Augsburger Allgemeine (Land West)
Hätte Kira gerettet werden können?
Einem Paar in Reisensburg entläuft ihre Hündin. Sie wird angefahren und liegt die ganze Nacht im Freien. Obwohl der Husky gechipt war, wird die Familie erst spät informiert
Günzburg Es ist der Albtraum eines jeden Hundebesitzers: Das Tier läuft weg, bleibt verschwunden und ist am nächsten Tag tot. Auch Marion und Thomas Held aus Reisensburg haben so ein Familienmitglied verloren: Ihre Huskyhündin Kira lief beim Gassigehen davon und wurde von einem Auto erfasst. Von dem Unfall erfuhren sie am nächsten Morgen. Auch davon, dass Kira die ganze Nacht am Straßenrand gelegen hatte. Und das, obwohl sie ein Halsband trug und gechipt war. In die Trauer des Paares mischt sich Fassungslosigkeit und Ratlosigkeit, wie nach dem Unfall mit ihrem Tier umgegangen wurde. Was genau ist passiert, und was sagen die Polizei und Kiras Tierärztin dazu? Hätte der Hund gerettet werden können?
Es war vergangenen Donnerstag gegen Spätnachmittag, als Thomas Held mit den beiden Hunden des Paares, Husky Kira und Collie Bailey, auf einem Feldweg in Reisensburg spazieren ging. Plötzlich riss der Karabiner, der Kiras Leine mit dem Halsband verband. Der Collie animierte sie zum Spielen, und beide rannten los. Bailey kam zurück, Kira nicht.
Im strömenden Regen habe sie den ganzen Abend nach Kira gesucht, sagt Marion Held. Auch am nächsten Morgen. Und beim Tierheim angerufen. Ohne Erfolg.
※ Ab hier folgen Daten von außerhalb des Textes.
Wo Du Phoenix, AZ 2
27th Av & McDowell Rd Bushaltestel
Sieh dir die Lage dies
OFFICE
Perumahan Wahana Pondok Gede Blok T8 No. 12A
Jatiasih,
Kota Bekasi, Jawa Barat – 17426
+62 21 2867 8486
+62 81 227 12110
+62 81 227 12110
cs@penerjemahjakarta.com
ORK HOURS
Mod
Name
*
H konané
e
Dann meldete sich die Polizei. Es habe einen Unfall mit einem Husky gegeben und der Hund habe nicht überlebt, habe ihr der Beamte mitgeteilt. Der Hund würde gerade von der Straßenmeisterei auf der Staatsstraße Richtung Offingen abgeholt. Das Halsband liege zur Abholung bei der Polizei. Dort erzählte man dem Paar, der Unfall habe sich am Abend gegen 19.45 Uhr ereignet. „Wir waren beide geschockt“, erzählt Held. „Und es geht mir immer noch nach, dass man einen Hund über Nacht am Straßenrand liegen lässt.“
Zu Hause sah ihr Mann eine Unfallmeldung im Internet, dass sich der Besitzer eines verunglückten Huskys bei der Polizei melden solle. „Wieso sucht man den übers Internet und liest nicht den Chip aus?“, fragt Marion Held und sagt: „Das Halsband nimmt man mit und den Hund lässt man liegen. Das verstehe ich überhaupt nicht.“Ihre Hündin sei „so was von transparent“und überall gemeldet gewesen.
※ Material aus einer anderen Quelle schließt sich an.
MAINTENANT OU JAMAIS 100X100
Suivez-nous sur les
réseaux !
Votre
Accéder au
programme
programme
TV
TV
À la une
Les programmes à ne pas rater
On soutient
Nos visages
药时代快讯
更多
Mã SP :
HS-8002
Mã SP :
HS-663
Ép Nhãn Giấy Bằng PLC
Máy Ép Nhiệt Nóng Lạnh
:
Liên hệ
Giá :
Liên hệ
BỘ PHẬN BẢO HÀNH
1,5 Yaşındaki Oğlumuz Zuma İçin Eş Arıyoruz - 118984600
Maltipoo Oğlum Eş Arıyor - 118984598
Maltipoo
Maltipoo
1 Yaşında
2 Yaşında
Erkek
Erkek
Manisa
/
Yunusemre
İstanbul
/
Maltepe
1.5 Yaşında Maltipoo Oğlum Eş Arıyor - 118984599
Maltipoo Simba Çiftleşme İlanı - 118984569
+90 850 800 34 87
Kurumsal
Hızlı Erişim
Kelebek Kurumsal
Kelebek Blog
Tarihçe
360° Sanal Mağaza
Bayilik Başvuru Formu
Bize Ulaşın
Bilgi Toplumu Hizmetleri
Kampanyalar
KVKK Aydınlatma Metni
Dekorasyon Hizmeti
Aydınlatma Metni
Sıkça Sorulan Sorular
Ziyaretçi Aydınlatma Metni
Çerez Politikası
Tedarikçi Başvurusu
Der Unfallfahrer, den sie nicht
zuletzt wegen des entstandenen größeren Schadens an seinem Auto kontaktiert hatte, schilderte ihr den Vorgang so: Der Husky habe versucht, zwischen Nornheim und Rettenbach über die Straße zu rennen. Das vor ihm fahrende Auto habe noch ausweichen können, er aber habe den Hund voll erwischt. Mit der Hilfe anderer Fahrer habe er ihn neben der Straße ins Gras gelegt.
Und gemeinsam mit den Beamten hätten alle beschlossen, dass der Hund tot sein müsse, beschwert sich Marion Held. „Da lag ein schwer verletzter Hund neben der Straße und es kam keiner auf die Idee, diesen zum Tierarzt zu fahren beziehungsweise einen Tierarzt anzurufen“, schreibt sie in einem Brief an unsere Zeitung. Das sei unterlassene Hilfeleistung beim Tier. „Es wäre innerhalb weniger Minuten möglich gewesen, den Besitzer herauszufin-
den.“Und man hätte keine Straßenmeisterei rufen müssen, sie hätte sich um alles gekümmert.
Günzburgs Polizeichef Stefan Müller sagt: „Sie dürfen nicht davon ausgehen, dass jeder Polizist Tierhalter ist“– und wisse, wo er einen solchen Chip finde. Er sei selbst nicht dabei gewesen, sagt er, aber er gehe davon aus, dass die Kollegen vor Ort alles geprüft hätten. Allgemein werde immer dann ein Tierarzt dazu geholt, wenn Zweifel bestehen, ob das Tier tot ist.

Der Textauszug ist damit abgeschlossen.